If anything, even a cursory study of the fighting between the Free French and the Vichy French should put an end to the “Cheese Eating Surrender Monkey” myth, but alas, no, it’s going to be at least another generation or two before people let them live that one down.
I wouldn’t be at all surprised if France one day decided to invade Liberia or somewhere like that just to remind people that they’re not to be fucked with.
Texas might be a good example. The Commanche halted the Spanish at Central Texas. Hoping to solidify their claim to the land, the Spanish provided land to Anglo settlers, who fought the Commanche but ultimately didn’t see themselves as subjects of Spain or of Mexico. After securing Texas independence, the Anglos drove the Commanche (along with almost all other Native Americans) from the state.
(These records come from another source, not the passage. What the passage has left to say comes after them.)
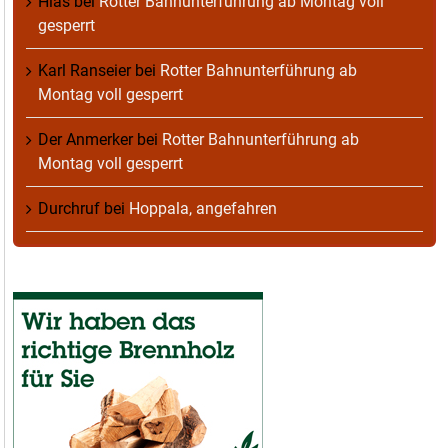
Hias
bei
Rotter Bahnunterführung ab Montag voll
gesperrt
Karl Ranseier
bei
Rotter Bahnunterführung ab
Montag voll gesperrt
Der Anmerker
bei
Rotter Bahnunterführung ab
Montag voll gesperrt
Durchruf
bei
Hoppala, angefahren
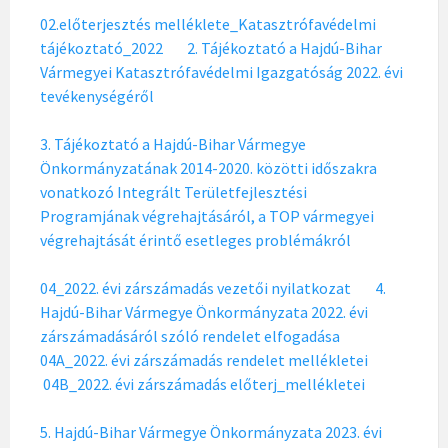
02.előterjesztés melléklete_Katasztrófavédelmi
tájékoztató_2022
2. Tájékoztató a Hajdú-Bihar
Vármegyei Katasztrófavédelmi Igazgatóság 2022. évi
tevékenységéről
3. Tájékoztató a Hajdú-Bihar Vármegye
Önkormányzatának 2014-2020. közötti időszakra
vonatkozó Integrált Területfejlesztési
Programjának végrehajtásáról, a TOP vármegyei
végrehajtását érintő esetleges problémákról
04_2022. évi zárszámadás vezetői nyilatkozat
4.
Hajdú-Bihar Vármegye Önkormányzata 2022. évi
zárszámadásáról szóló rendelet elfogadása
04A_2022. évi zárszámadás rendelet mellékletei
04B_2022. évi zárszámadás előterj_mellékletei
5. Hajdú-Bihar Vármegye Önkormányzata 2023. évi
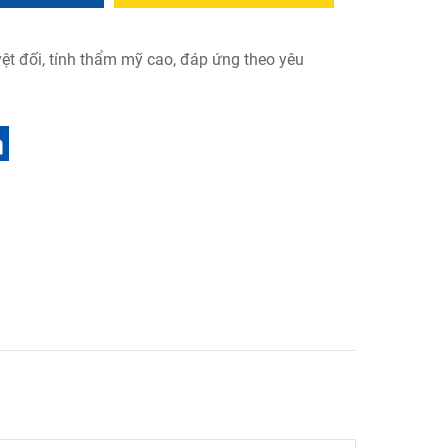
ệt đối, tính thẩm mỹ cao, đáp ứng theo yêu
.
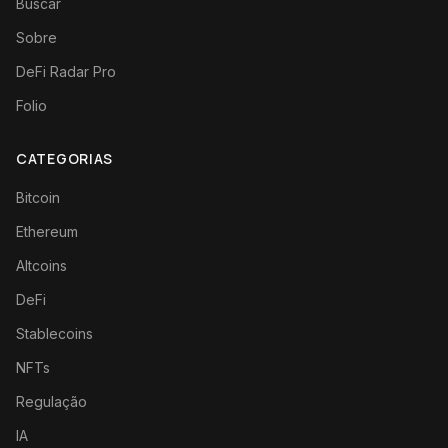
Buscar
Sobre
DeFi Radar Pro
Folio
CATEGORIAS
Bitcoin
Ethereum
Altcoins
DeFi
Stablecoins
NFTs
Regulação
IA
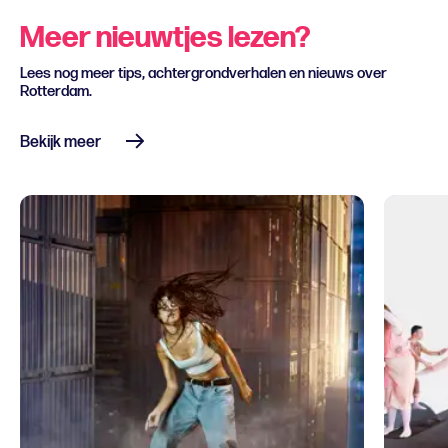
Meer nieuwtjes lezen?
Lees nog meer tips, achtergrondverhalen en nieuws over
Rotterdam.
Bekijk meer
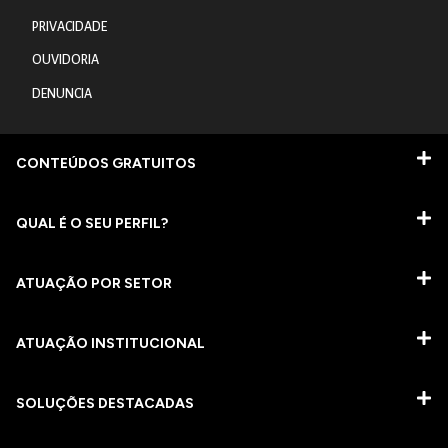
PRIVACIDADE
OUVIDORIA
DENUNCIA
CONTEÚDOS GRATUITOS
QUAL É O SEU PERFIL?
ATUAÇÃO POR SETOR
ATUAÇÃO INSTITUCIONAL
SOLUÇÕES DESTACADAS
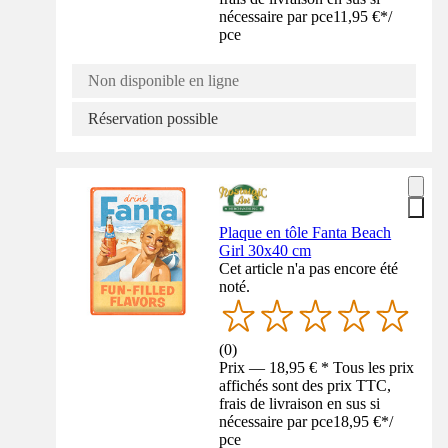
nécessaire par pce
11,95 €
*
/
pce
Non disponible en ligne
Réservation possible
Plaque en tôle Fanta Beach
Girl 30x40 cm
Cet article n'a pas encore été
noté.
(
0
)
Prix — 18,95 € * Tous les prix
affichés sont des prix TTC,
frais de livraison en sus si
nécessaire par pce
18,95 €
*
/
pce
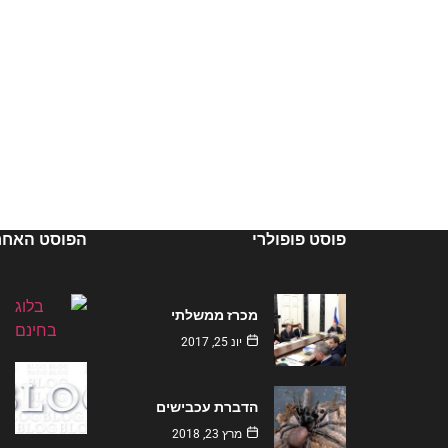
פוסט פופולרי
הפוסט האחרו
מכרז ממשלתי
יונ 25, 2017
הדברת עכבישים
מרץ 23, 2018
What about poor old King Harold in 1066? . He successfully fought off the Vikings at the Battle of Stamford Bridge, only to find that England was also being invaded by the Normans. So he then had to march his troops down to the south coast where they were defeated at the Battle of Hastings.
The obvious conflict that comes to mind is the 3rd Crusade, or the Kings’ Crusade. Several European kings (who weren’t exactly friends) joined together as a massive army to drive the muslims out of the holy land. The problem is, the kings argued too much and their armies spent more time fighting each other than the muslims, giving the muslims an easy victory.